Data listing
Content starts
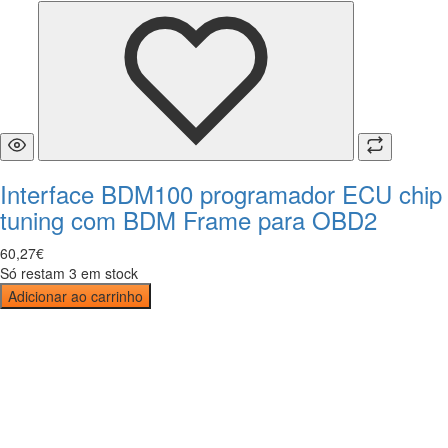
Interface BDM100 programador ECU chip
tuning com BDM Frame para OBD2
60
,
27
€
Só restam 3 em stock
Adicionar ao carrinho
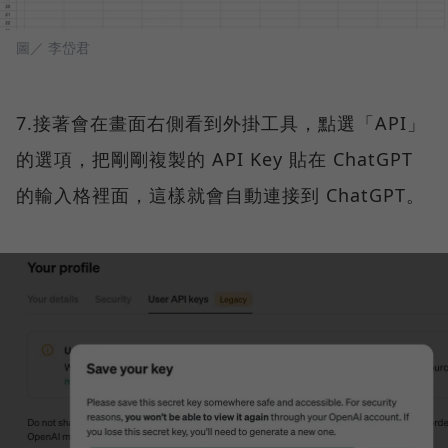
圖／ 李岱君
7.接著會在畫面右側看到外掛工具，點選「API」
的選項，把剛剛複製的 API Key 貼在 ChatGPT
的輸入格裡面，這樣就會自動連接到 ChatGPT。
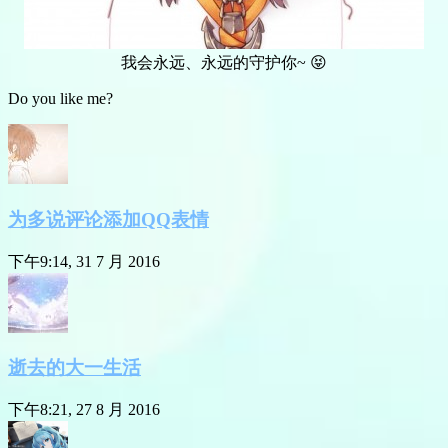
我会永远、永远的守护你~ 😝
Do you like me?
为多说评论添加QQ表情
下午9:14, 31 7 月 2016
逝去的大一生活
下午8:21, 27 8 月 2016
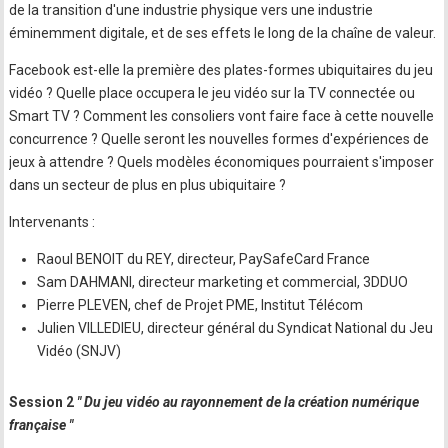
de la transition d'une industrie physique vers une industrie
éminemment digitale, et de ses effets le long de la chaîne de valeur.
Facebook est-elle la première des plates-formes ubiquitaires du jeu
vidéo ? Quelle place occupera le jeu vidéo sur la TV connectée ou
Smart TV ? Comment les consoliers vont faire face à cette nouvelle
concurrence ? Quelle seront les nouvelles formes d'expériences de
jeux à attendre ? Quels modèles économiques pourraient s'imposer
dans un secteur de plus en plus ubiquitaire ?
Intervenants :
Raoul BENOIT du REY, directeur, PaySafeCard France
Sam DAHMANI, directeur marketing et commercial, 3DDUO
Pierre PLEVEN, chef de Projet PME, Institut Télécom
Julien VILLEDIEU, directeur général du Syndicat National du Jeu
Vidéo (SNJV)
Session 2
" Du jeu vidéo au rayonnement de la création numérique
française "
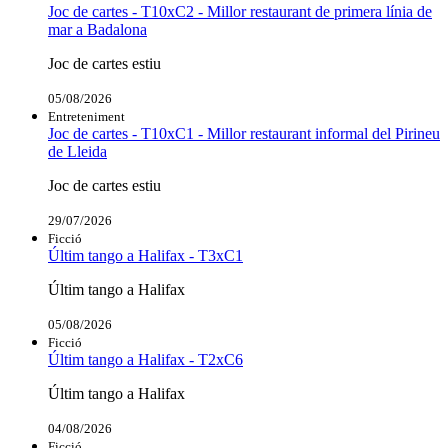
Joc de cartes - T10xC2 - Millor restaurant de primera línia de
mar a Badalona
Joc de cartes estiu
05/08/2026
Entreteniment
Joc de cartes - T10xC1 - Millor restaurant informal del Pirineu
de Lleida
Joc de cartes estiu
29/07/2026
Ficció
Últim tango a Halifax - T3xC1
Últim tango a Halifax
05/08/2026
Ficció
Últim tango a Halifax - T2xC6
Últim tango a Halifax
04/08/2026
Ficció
Content ends
Exercise goal
Write each line exactly as it appears, from the line that holds "Vidéo (SNJV)" through the closing line of the data above, and leave every picture out.

Reply to the task
Vidéo (SNJV)
Session 2
" Du jeu vidéo au rayonnement de la création numérique
française "
Joc de cartes - T10xC2 - Millor restaurant de primera línia de
mar a Badalona
Joc de cartes estiu
05/08/2026
Entreteniment
Joc de cartes - T10xC1 - Millor restaurant informal del Pirineu
de Lleida
Joc de cartes estiu
29/07/2026
Ficció
Últim tango a Halifax - T3xC1
Últim tango a Halifax
05/08/2026
Ficció
Últim tango a Halifax - T2xC6
Últim tango a Halifax
04/08/2026
Ficció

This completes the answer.